The event was aptly titled “Over the Top” by the Special Olympics organization and featured local celebrities and people who raised thousands of dollars for the opportunity to rappel down the building. In true Destroyer fashion he took his campaign public and raised over $10,000 for the organization.
The Destroyer was encouraged to participate in the event by his daughter Kris Beyer. “This is my fault,” said Kris Beyer with a smile. “We (Destroyer Park Golf Course) got involved with the Special Olympics and their co-ordinator Amy Neveaux asked if my dad would go over the top. I asked my dad and he said, ‘What do I got to lose?’ and it snowballed from there.”
Former All Japan star and The Destroyer’s son Kurt Beyer joined his father in the wall crawling action. “We are raising money for the Special Olympics that is the reason we are here,” said Kurt Beyer. “How many times do you get to rappel 27 story building with your dad? My dad is wearing his wrestling boots. I told him if we die at least he died with his wrestling boots on.”
Over the past few weeks his daughter, Kris Beyer, has said her father has had many emotions about the thrilling event. “He’s been saying, ‘She got me into it. It’s her fault.’ A couple of days ago he said, ‘She’s pushing me over.'”
Ever the showman, The Destroyer became very animated when discussing the event. When asked if he was worried about rappelling from such a high height The Destroyer chuckled and said “No.” The Destroyer became reflective about his life and the days event. “I have been around the world, had over 8,000 matches and I only worried about a couple of them matches,” said The Destroyer in his deep, booming voice. “No, I’m not worried because they have done this so many times so I don’t think I am going to come to any danger. I hope to have fun doing it. My daughter volunteered me for this.”
Senior director of development for Special Olympics New York Amy Neveaux was very excited about the event. “Over the past five years of hosting this event we have raised half a million dollars,” she said. The Special Olympics uses the funds raised to fully fund their athletes to compete in events, pay for training, coaching, uniforms and anything else they would need to be happy and successful in sport.
Over the next few hours, I followed The Destroyer from the festive atmosphere of the Special Olympics party area, to the holding and preparation rooms. Never once did he seem worried; rather he seemed eager to start another adventure. He regaled fellow participants and organizers with stories from his wrestling career and put those around him at ease. When it was time for The Destroyer and Kurt Beyer to gear up I was surprised to find out that I would join them at the top of the building — tethered safely away from the edge.
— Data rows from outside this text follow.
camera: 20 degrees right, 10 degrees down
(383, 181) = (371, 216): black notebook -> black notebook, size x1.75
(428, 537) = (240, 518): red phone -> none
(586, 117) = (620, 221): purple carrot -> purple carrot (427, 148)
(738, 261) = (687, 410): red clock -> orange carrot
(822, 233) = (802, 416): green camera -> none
On the roof, the volunteers and the ropes technical crew set to work helping the Beyers learn the basics of rappelling and soon got them into position. One gentleman approached The Destroyer and told him that when he was a child The Destroyer was his hero. Soon enough the former wrestlers headed down the side of the building to cheers from friends, family and supporters of this great cause. The 84-year-old Destroyer successfully completed the tasks he set out to accomplish; raise money for a great cause and to cross another item off of his bucket list.
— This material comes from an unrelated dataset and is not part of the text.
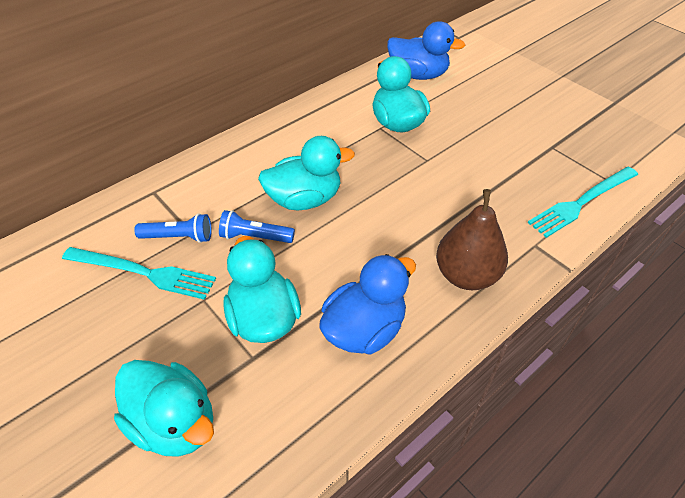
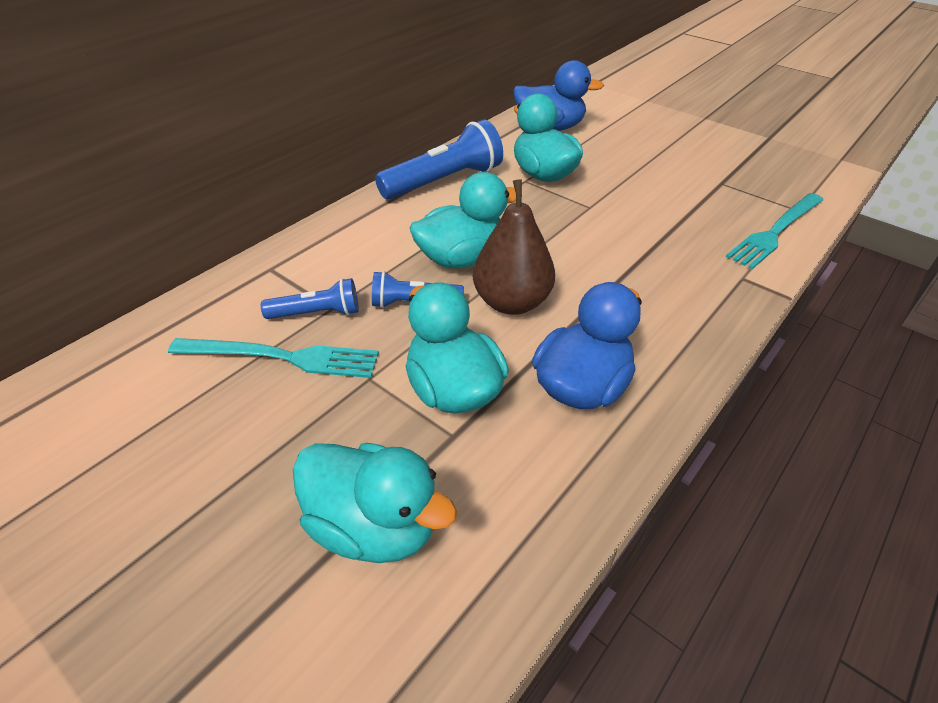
camera: 10 degrees left, 5 degrees down
(312, 122) = (444, 181): none -> blue flashlight
(466, 275) = (679, 316): brown pear -> brown pear (511, 302)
Once safely at the bottom Kurt Beyer and the Destroyer reflected on their amazing day over a hard-earned beer at the lounge in Casino Niagara.
“Everything is real exciting until you put your heels over the edge at the top and that is when it is like, ‘Oh this is real!'” said Kurt Beyer. “Once you are over that first step it was easy. I would do it again in a heartbeat.”
“When I started out, up at the top, I wasn’t scared because the people who were putting the strap on you were very efficient,” said The Destroyer. “The only time I got a little leery was when one of the ropes got underneath my arm and I got a burn here. I am very glad that I could participate for the Special Olympics. If my appearance here helped the Special Olympics, then I am happy.”
The Destroyer, his family and Destroyer Park Golf certainly have a reason to be happy. The Over the Edge event at the Seneca Casino raised over $100,000 for the amazing athletes of the Special Olympics.
Caleb Smith would like to thank The Destroyer and Kurt Beyer for helping others and being so kind. Also, thank you to Kris Beyer for convincing her dad to do such a neat event and for treating me so well. Another thank you to Derek Gallacher, Canada’s haggis throwing champion (yes it is real), for spending time with us that day and lifting spirits.